Under the Anchor Borrowers’ Programme, the Central Bank of Nigeria (CBN) claimed it released N927.94 billion to nearly 4.5 million smallholder farmers farming 21 commodities across the country (ABP).
This was revealed in the apex bank’s Communiqué No. 140 from the Monetary Policy Committee meeting that took place on Monday and Tuesday.
According to the bank, the Committee reviewed its intervention programs aimed at increasing productivity in manufacturing/industries, agriculture, energy/infrastructure, healthcare, and Micro, Small, and Medium Enterprises (MSMEs).

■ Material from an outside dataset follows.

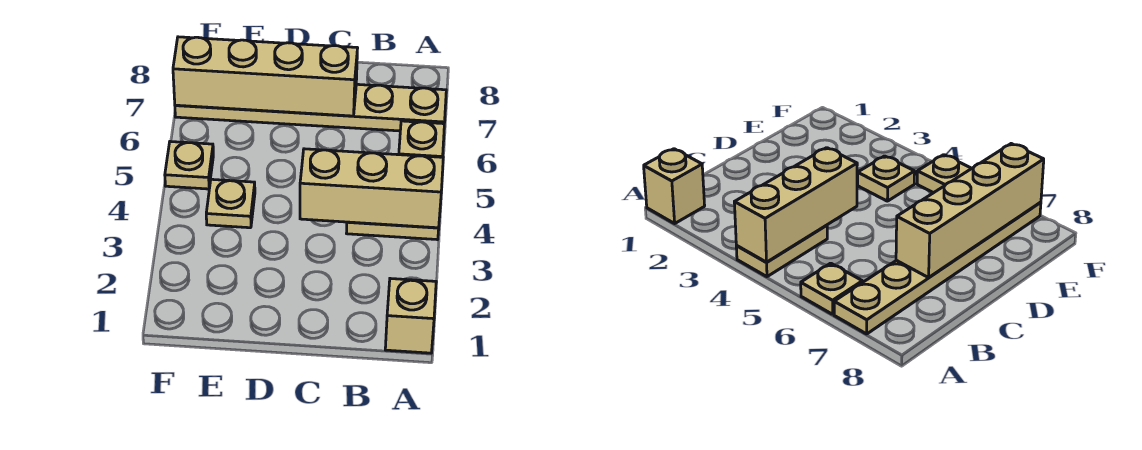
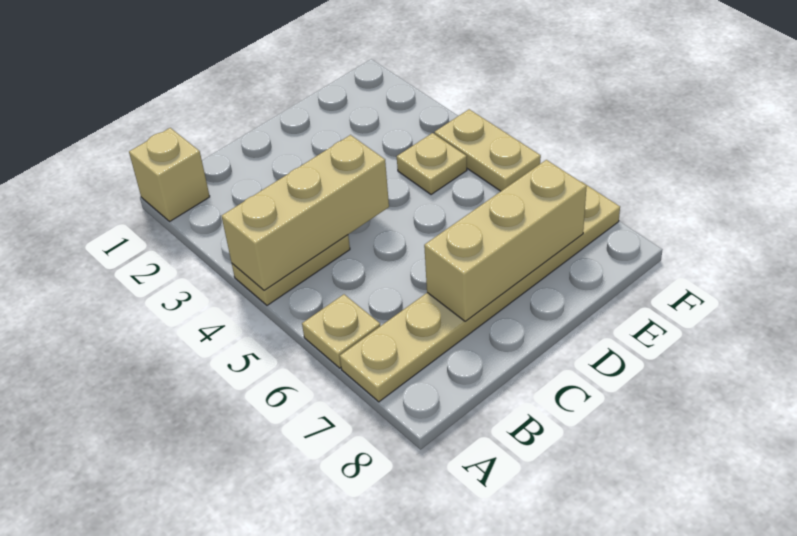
tan brick C7:F7 level 2 -> tan brick C7:E7 level 2
tan plate F5 level 1 -> tan plate F4:F5 level 1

Meanwhile, the Committee expressed concern about the increase in headline inflation (year-on-year) to 15.63 percent in December 2021 from 15.40 percent in November, following seven months of decline.
The committee blamed both the diet and the basic components for the unexpected increase in inflation, but the CBN insisted that intervening in the food market would bring it down.
The CBN said, “Between November and December 2021, under the Anchor Borrowers’ Programme (ABP), the bank disbursed N75.99 billion to support the cultivation of over 383,000 hectares of maize, rice and wheat during the 2022 dry season, bringing the cumulative disbursements under the Programme to N927.94 billion to over 4.5 million smallholder farmers cultivating 21 commodities across the country.Need Federal Govt Free-Interest Loan? =>See Here.
“The Bank also released N1.76 billion to finance two (2) large-scale agricultural projects under the Commercial Agriculture Credit Scheme (CACS).”
The central bank also indicated that all excess produce from supported farmers would be released to the Nigeria Commodity Exchange (NCX) in order to assist decrease market food prices.
President Muhammadu Buhari introduced the ABP project in November 2015 to raise agricultural production, improve foreign exchange, and reverse Nigeria’s negative food trade balance. The project covers smallholder farmers who grow grains (rice, maize, wheat, etc.), cotton, roots & tubers, sugarcane, tree crops, legumes, tomato, and animals.